- [TEXT SECTION]
· · · · ·

Brenda uses artificial intelligence with machine learning to monitor the infrastructure, do quality assurance checks and support troubleshooting, handle alerts and communicate critical issues, and apply auto-healing.
Sree Rama Murthy Pakkala and Collin Mendons from Swisscom will talk about an AI/ML framework named Brenda, who helps their teams to increase quality at Swiss Testing Day 2020. This conference will be held online on August 26.
Brenda starts in the morning around 6AM CET with a health check of applications, followed by QA checks of basic business processes and sending reports and alerts. Then onwards it keeps monitoring and maintaining the test environment, performing QA checks, and sending reports every hour.
Support for test infrastructure is a complicated topic. Environments are unstable, as they are test environments. And you need extended hours support because teams are working globally. What if you do not have the resource capacity from a budget perspective?
According to Pakkala, Brenda provides a solution by sharing the status of the test environment transparently 24x7. It applies fixes for regular infrastructure issues. The team is able to spend time on innovative tasks rather than monotonous monitoring and restarting activities.
Brenda helped to create transparency of infrastructure availability and functionality in a continuous manner for stakeholders. According to Mendons, the first level of support was completely taken over by Brenda, which allowed them to better utilize the resources. Also, Brenda helped in reducing the MTTI and MTTR.

· · · · ·

Saved entries:
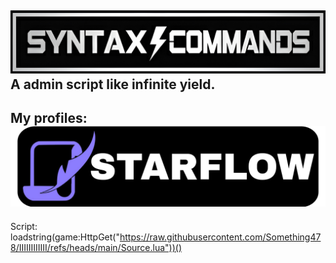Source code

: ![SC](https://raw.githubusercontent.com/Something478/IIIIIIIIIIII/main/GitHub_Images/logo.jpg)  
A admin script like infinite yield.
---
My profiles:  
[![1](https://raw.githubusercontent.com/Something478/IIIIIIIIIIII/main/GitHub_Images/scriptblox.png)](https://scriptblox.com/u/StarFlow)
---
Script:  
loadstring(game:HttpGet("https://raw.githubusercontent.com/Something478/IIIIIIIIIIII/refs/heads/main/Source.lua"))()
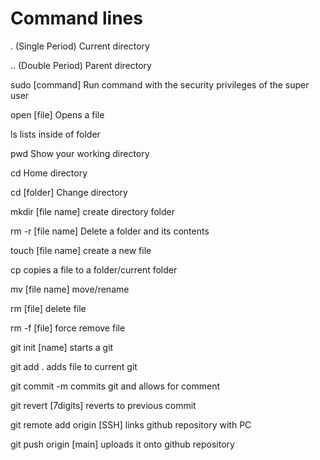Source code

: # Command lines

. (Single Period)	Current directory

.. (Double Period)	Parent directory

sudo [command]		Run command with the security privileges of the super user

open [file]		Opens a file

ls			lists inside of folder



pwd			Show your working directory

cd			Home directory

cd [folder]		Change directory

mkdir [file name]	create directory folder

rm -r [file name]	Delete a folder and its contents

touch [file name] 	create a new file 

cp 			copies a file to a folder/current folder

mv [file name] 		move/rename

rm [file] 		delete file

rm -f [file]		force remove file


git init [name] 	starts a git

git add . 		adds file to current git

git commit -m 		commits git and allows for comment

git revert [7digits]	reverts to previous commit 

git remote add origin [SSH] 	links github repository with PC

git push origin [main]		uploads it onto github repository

· · · · ·

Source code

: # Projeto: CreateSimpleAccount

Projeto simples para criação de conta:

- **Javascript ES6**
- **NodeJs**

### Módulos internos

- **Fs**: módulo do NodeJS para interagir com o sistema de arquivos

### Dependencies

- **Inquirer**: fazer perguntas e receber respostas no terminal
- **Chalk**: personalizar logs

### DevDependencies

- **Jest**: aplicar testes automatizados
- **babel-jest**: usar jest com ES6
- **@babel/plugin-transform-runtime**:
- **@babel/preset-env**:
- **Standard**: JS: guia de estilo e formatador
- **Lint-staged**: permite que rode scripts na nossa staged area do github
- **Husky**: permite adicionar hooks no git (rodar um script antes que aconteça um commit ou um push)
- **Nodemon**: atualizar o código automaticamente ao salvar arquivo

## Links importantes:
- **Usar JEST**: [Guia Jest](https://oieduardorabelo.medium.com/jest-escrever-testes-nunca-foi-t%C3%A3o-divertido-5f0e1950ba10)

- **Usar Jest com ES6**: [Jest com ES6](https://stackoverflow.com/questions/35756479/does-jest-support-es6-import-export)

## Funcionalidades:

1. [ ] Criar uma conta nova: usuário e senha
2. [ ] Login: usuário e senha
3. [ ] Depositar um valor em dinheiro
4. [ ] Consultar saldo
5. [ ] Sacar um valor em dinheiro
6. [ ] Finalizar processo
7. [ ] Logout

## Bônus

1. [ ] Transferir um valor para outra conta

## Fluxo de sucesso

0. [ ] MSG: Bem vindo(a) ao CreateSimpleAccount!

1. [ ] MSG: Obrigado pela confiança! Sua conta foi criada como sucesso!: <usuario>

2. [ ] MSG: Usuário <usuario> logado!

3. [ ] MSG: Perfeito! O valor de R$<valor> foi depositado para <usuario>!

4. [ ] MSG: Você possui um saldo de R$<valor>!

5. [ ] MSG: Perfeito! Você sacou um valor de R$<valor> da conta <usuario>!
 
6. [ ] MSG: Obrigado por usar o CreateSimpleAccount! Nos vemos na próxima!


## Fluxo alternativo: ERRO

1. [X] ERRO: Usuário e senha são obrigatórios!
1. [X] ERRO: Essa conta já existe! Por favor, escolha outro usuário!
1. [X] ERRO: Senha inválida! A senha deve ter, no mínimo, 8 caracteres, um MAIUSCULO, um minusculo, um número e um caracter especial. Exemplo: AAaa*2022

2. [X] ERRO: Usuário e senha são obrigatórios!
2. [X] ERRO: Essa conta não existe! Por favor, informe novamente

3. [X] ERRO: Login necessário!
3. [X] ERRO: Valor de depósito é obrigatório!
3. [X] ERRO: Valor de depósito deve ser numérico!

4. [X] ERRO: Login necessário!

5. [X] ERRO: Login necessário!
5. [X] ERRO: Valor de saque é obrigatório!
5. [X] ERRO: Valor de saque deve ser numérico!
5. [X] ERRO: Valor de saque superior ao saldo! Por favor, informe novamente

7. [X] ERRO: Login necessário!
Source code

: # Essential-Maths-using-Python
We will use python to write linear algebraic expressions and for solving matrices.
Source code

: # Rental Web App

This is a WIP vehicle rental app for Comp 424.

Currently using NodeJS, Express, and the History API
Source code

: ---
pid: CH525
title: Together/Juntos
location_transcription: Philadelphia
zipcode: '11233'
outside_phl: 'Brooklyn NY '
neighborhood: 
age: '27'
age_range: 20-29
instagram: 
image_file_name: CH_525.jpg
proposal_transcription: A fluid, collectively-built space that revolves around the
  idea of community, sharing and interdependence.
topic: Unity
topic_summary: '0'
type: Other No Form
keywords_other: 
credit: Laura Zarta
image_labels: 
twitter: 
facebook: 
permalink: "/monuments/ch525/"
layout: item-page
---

· · · · ·

- [EXERCISE DESCRIPTION]
Write out the article on Swisscom's Brenda framework from above in full, word for word.

- [EXERCISE RESULT]
Brenda uses artificial intelligence with machine learning to monitor the infrastructure, do quality assurance checks and support troubleshooting, handle alerts and communicate critical issues, and apply auto-healing.
Sree Rama Murthy Pakkala and Collin Mendons from Swisscom will talk about an AI/ML framework named Brenda, who helps their teams to increase quality at Swiss Testing Day 2020. This conference will be held online on August 26.
Brenda starts in the morning around 6AM CET with a health check of applications, followed by QA checks of basic business processes and sending reports and alerts. Then onwards it keeps monitoring and maintaining the test environment, performing QA checks, and sending reports every hour.
Support for test infrastructure is a complicated topic. Environments are unstable, as they are test environments. And you need extended hours support because teams are working globally. What if you do not have the resource capacity from a budget perspective?
According to Pakkala, Brenda provides a solution by sharing the status of the test environment transparently 24x7. It applies fixes for regular infrastructure issues. The team is able to spend time on innovative tasks rather than monotonous monitoring and restarting activities.
Brenda helped to create transparency of infrastructure availability and functionality in a continuous manner for stakeholders. According to Mendons, the first level of support was completely taken over by Brenda, which allowed them to better utilize the resources. Also, Brenda helped in reducing the MTTI and MTTR.